Bunun gibi operalar – iyi bilinen ama kalabalığı hemen memnun etmeyen operalar – ikna edici bir kadroya ihtiyaç duyuyor ve bu hepsi için geçerli değildi. “La Rondine” Angel Blue ve Jonathan Tetelman tarafından sert ve zevksiz bir şekilde seslendirildi. Mark Morris'in “Orfeo” prodüksiyonu akıllıca kalırken kontrtenor Anthony Roth Costanzo başrolde gergin ve baskı altında görünüyordu.

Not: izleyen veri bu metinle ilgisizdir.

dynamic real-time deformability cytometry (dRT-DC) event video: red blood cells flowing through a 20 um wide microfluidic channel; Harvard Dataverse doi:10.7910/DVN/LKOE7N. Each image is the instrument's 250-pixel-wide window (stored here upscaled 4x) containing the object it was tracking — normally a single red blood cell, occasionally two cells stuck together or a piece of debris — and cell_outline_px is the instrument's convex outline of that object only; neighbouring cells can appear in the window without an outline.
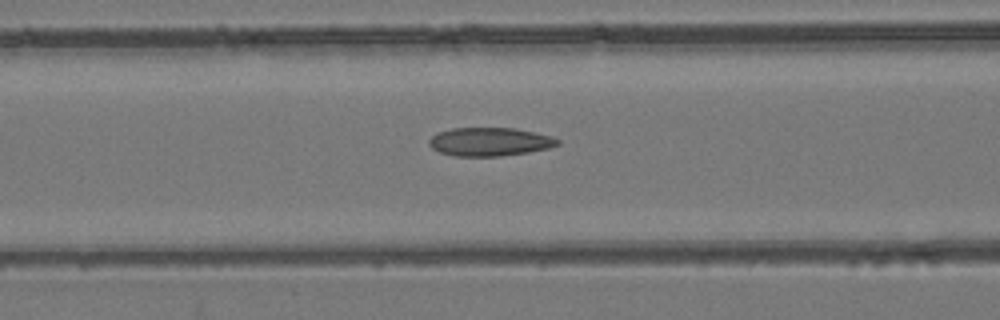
{"species": "common noctule bat (a hibernating species)", "species_latin": "Nyctalus noctula", "temperature_condition": "room temperature", "stored_images_in_passage": 34, "camera_frame_rate_fps": 3000, "um_per_image_px": 0.085, "animal": {"sex": "female", "body_mass_g": 24.6, "forearm_length_mm": 56.2}, "frame": {"image": 1, "passage_image": 10, "time_ms": 3.0, "image_size_px": [1000, 320], "cell_outline_px": [[560, 144], [548, 148], [528, 152], [500, 156], [452, 156], [440, 152], [432, 148], [428, 144], [428, 140], [436, 132], [452, 128], [516, 128], [552, 136], [560, 140]], "centroid_in_image_um": [41.61, 12.04], "position_along_channel_um": 125.0, "area_um2": 21.44}}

Eğer zayıf satışlar onların varlığını haklı çıkaracaksa, bunların sanatsal açıdan anlamlı olması gerekir. David Alden'ın düşündürücü derecede ürkütücü prodüksiyonu “Ballo”, Charles Castronovo, Angela Meade ve hepsinden önemlisi, hakim, dumanlı sese sahip bariton Quinn Kelsey ile parlıyordu. Başka bir bariton olan Christian Gerhaher, Donald Runnicles'ın yönettiği, güç ve nüans, ihtişam ve akıcılıkla yönetilen muhteşem oyuncu kadrosu “Tannhäuser”in bir parçası olarak Met'e unutulmaz derecede özgüvenli bir çıkış yaptı. Her ikisi de “Ballo”nun yarısı dolu olmasına rağmen işini iyi yaptı.
Hala standart repertuardaki şarkıcıları karşılaştırmak isteyen uzmanlar için, bu sezonki “Madama Butterfly” performansı Aleksandra Kurzak'ın çocuksu masumiyetini ve Asmik Grigorian'ın olgun azmini sunuyordu; çok farklı ama her ikisi de etkili. Lise Davidsen'in coşkulu sopranosu, Verdi'nin kırılganlığından ziyade Wagner ve Strauss'un yükselen çizgilerine daha uygun olabilir, ancak “La Forza del Destino”da yine de güçlü sesi hassasiyetle birleştirdi. Tenor Benjamin Bernheim, “Roméo et Juliette”deki Montague'nin varisi kadar karakteristik bir zarafete sahipti. Kıdemli mezzo-soprano Susan Graham, “Dead Man Walking”de idam cezasına çarptırılan bir mahkumun annesi rolünde yavaşça sahneye hakim oldu.